A key innovation is GobyWeb’s plugin framework. Developers can encapsulate new analytical tools as Docker images or Conda environments, define input and output specifications in JSON, and register the plugin through a simple web UI. This extensibility allows the platform to incorporate emerging methods such as variant calling, ChIP‑seq, ATAC‑seq, or custom statistical pipelines without altering the core codebase. Existing plugins cover three primary workflows: (1) gene expression quantification, where Goby‑RNA‑Seq, Salmon, or Kallisto can be selected for alignment and transcript abundance estimation, producing TPM, FPKM, and raw count tables compatible with DESeq2 or edgeR; (2) DNA methylation analysis, which leverages Bismark to call methylated cytosines, generates CpG/CHG/CHH methylation profiles, and integrates with methylKit for differential methylation region (DMR) detection; and (3) pathogen detection, which utilizes Kraken2 or Centrifuge to assign reads to microbial taxa, outputting relative abundance heatmaps and species‑level reports.
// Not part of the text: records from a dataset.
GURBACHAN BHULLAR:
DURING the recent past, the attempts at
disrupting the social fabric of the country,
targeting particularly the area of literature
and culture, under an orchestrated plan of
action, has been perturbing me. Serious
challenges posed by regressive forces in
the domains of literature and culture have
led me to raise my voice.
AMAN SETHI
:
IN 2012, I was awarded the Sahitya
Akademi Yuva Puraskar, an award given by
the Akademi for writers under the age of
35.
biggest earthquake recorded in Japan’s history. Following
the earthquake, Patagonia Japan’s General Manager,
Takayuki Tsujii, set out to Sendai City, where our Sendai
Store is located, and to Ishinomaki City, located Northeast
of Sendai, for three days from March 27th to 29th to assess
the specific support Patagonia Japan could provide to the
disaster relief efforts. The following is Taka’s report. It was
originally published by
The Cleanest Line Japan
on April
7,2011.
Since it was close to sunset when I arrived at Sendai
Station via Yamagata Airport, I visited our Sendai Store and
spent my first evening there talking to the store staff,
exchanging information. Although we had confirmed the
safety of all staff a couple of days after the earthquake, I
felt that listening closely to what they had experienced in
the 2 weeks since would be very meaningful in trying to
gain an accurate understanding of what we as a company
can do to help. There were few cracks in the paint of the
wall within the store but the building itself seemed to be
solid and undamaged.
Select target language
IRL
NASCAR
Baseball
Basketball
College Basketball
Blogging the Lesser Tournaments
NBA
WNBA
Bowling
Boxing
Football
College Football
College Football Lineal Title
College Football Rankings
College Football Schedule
Each workflow includes automated quality control using FastQC and MultiQC, with visual alerts for low‑quality samples.

Performance benchmarking demonstrates substantial gains over traditional command‑line pipelines. In a test involving 150 mRNA‑seq libraries (~30 GB each) on a 48‑core, 8‑node cluster, GobyWeb completed alignment, quantification, and QC in approximately 6 hours, whereas a conventional local pipeline required roughly 22 hours. For 80 reduced‑representation bisulfite sequencing samples, storage consumption dropped to 13 % of the original FASTQ size, and Bismark processing time decreased by about 45 %. Pathogen detection on 20 clinical metagenomic samples identified low‑level microbial contamination in under 30 minutes per sample using Kraken2. These results illustrate GobyWeb’s ability to scale gracefully while conserving disk space and computational resources.
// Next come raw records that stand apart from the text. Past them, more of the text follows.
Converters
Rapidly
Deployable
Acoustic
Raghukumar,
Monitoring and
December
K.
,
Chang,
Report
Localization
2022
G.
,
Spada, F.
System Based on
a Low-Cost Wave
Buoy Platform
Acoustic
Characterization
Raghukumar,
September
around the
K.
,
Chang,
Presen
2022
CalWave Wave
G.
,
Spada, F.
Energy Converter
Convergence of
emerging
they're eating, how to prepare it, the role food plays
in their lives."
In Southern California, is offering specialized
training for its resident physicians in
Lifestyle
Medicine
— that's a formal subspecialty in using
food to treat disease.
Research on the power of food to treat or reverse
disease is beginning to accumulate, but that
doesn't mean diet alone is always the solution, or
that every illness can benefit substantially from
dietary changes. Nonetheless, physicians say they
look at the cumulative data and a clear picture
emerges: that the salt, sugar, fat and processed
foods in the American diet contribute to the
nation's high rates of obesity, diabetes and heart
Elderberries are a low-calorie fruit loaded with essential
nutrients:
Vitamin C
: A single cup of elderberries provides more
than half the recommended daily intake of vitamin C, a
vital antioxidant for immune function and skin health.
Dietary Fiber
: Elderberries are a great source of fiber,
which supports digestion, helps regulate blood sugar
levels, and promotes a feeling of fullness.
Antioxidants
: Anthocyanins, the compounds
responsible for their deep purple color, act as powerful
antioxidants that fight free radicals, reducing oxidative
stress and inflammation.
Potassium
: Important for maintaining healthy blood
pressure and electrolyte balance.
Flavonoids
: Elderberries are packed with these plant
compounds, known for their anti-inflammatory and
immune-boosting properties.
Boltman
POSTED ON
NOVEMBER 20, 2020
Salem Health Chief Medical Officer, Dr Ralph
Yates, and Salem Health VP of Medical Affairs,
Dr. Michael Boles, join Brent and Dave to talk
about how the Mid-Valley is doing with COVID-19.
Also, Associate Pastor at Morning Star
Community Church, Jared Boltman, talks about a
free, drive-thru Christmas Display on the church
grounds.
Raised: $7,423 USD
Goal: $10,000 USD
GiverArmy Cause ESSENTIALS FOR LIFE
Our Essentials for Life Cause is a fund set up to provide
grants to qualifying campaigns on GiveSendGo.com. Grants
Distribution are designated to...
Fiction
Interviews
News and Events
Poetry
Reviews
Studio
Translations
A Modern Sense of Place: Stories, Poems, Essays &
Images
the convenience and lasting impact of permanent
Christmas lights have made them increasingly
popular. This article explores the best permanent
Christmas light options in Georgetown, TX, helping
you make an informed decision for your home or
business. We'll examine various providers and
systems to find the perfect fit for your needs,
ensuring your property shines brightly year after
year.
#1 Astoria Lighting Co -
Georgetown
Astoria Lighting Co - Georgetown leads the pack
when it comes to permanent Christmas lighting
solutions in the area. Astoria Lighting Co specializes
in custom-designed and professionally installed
Despite its strengths, GobyWeb has limitations. The current implementation is optimized for Linux‑based clusters, limiting adoption in Windows environments. Plugin development still demands a moderate level of programming expertise, as no graphical plugin‑builder is provided. Metadata handling follows a relatively simple schema, which may be insufficient for complex experimental designs involving multiple factors, time points, or batch effects; integration with external Laboratory Information Management Systems (LIMS) is therefore advisable for such cases. Future releases aim to address these gaps by adding cloud‑native deployment options (AWS, GCP), a GUI‑driven plugin creation wizard, and richer metadata models supporting hierarchical experimental factors.

In conclusion, GobyWeb offers a compelling solution for researchers who need to process large HTS datasets without deep command‑line expertise. By combining efficient storage, parallel grid execution, and a modular plugin architecture, the platform reduces the barrier to entry for sophisticated genomic analyses, supports collaborative projects, and remains freely available for non‑commercial use. Its design philosophy—making high‑performance bioinformatics accessible through a web browser—positions GobyWeb as a valuable resource for the next generation of genomics research.